La CNMBRDP souligne elle-même l'insuffisance de ses moyens pour assurer le suivi et l'évaluation des centres autorisés, les rapports d'activité que les centres sont tenus d'établir annuellement (article L 184-2) devant être validés par des contrôles sur pièces et sur place. Son président, M. Jean MICHAUD, observe que cette faiblesse structurelle contraste avec l'importance des missions qui lui sont dévolues pour la mise en oeuvre des nouvelles techniques d'AMP, importance qui est appelée à s'accroître si les orientations tracées par l'avis n° 53 du CCNE en matière de recherche sur l'embryon sont consacrées par le droit positif .
Certains remettent en cause, malgré l'élargissement de son recrutement opéré par la loi, la structure trop cloisonnée et la composition trop corporatiste de la Commission .
S'exprimant au nom des CECOS, le professeur JOUANNET a appelé de ses voeux la création d'un organisme comparable à la HFEA britannique (Autorité de la fécondation et de l'embryologie humaine).
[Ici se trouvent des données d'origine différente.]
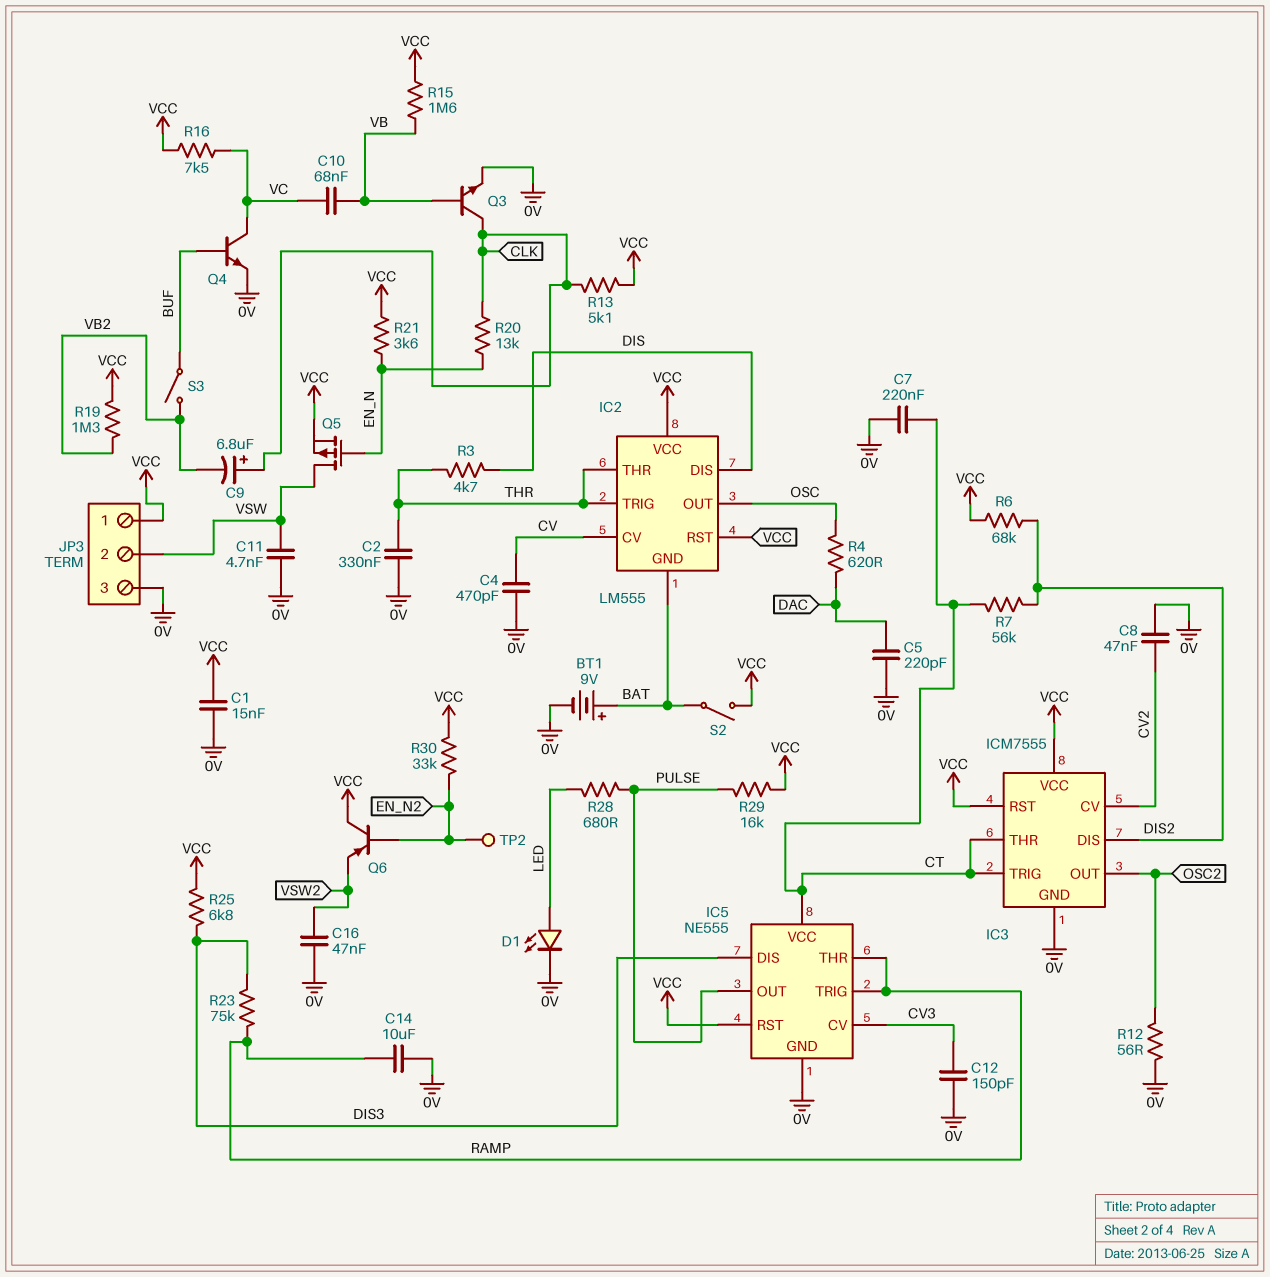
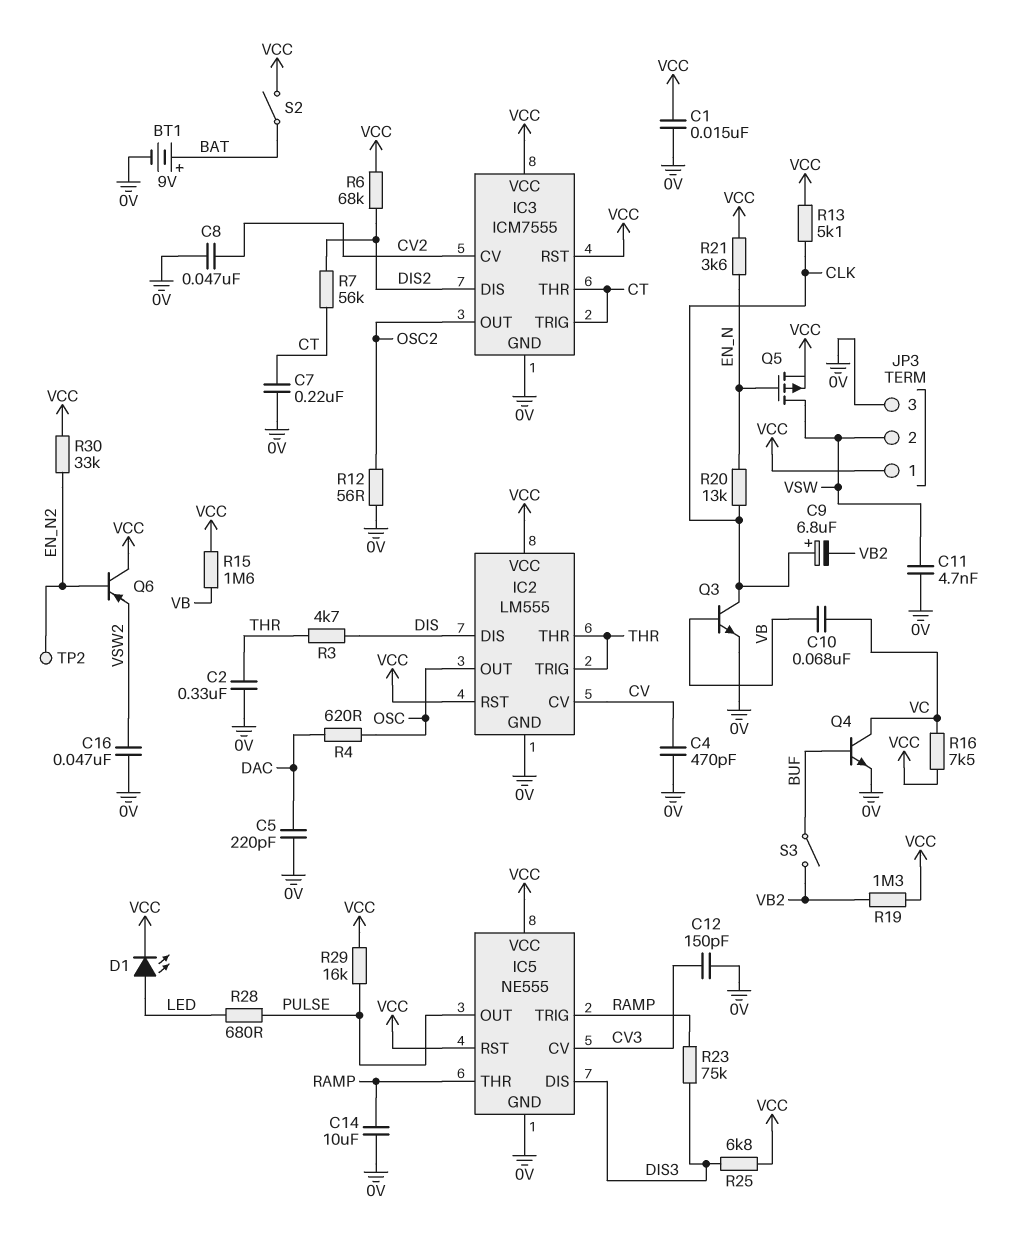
D1: LED (A LED, K 0V) -> LED (A LED, K VCC)
IC2 pin GND: BAT -> 0V
IC5 pin VCC: CT -> VCC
Conçue comme un office spécifique ou un sous-ensemble de l'Etablissement français des greffes, cette structure devrait disposer de l'autonomie et des moyens qui font défaut à la CNMBRDP :
o elle exercerait les missions actuellement dévolues à cette dernière pour l'agrément des établissements et des praticiens avec des moyens renforcés d'inspection et d'expertise ;
o elle évaluerait l'activité d'AMP, non pas seulement d'un point de vue quantitatif, mais sous l'angle des conséquences des actes accomplis, de la qualité des pratiques et de leurs répercussions sociales ;
o elle favoriserait et démocratiserait la réflexion dans le domaine de l'AMP, prenant modèle ici encore sur les consultations nationales organisées en Grande-Bretagne par la HFEA ;
o elle mènerait, en direction des personnes touchées par le problème de la stérilité mais aussi du grand public, des actions d'information sur l'évolution des connaissances et des pratiques, les causes et les effets de la stérilité, les conséquences des traitements ;
o elle élaborerait les règles de bonne pratique, développerait l'assurance qualité et organiserait la formation des praticiens.
Interface entre les pouvoirs publics, les professionnels, les usagers et la société tout entière, elle exercerait une fonction régulatrice dans le cadre des principes généraux fixés par le législateur.
Sans prendre parti sur les solutions qui pourraient être retenues, il nous apparaît, compte tenu de la convergence des observations recueillies, que le Parlement ne saurait faire l'économie, sur ce point, d'une étude attentive.
Comment ne pas s'interroger, d'autre part, sur l'absence quasi totale de poursuites pour infraction aux dispositions de la loi depuis son entrée en vigueur ? Il serait exagérément optimiste d'en déduire que la sévérité des sanctions édictées a produit un effet totalement dissuasif, et certains de nos interlocuteurs sont d'un avis tout différent. Le professeur CZYBA a évoqué des " pratiques sauvages " consistant, par exemple, pour des fabricants à faire tester des milieux de fécondation et de culture par des biologistes contre rémunération . M. MICHAUD affirme également que des activités de recherche non autorisées se sont poursuivi et juge les sanctions pénales trop lourdes pour être effectivement infligées . Dans son rapport, la CNMBRDP estime que, faute même de plaintes, " des initiatives de poursuites pourraient émaner du Procureur de la République ; aussi serait-il opportun que, dans cette perspective, des contacts soient pris entre les autorités judiciaires et de la santé au niveau des administrations centrales et sur le plan local, en vue d'une application effective de la loi. Ce point est essentiel pour asseoir la crédibilité du système d'autorisation et des avis de la commission. "
Ce voeu, qui ne semble pas avoir jusqu'ici trouvé d'application concrète, traduit une situation préoccupante qui devra retenir l'attention du législateur au moment de la révision.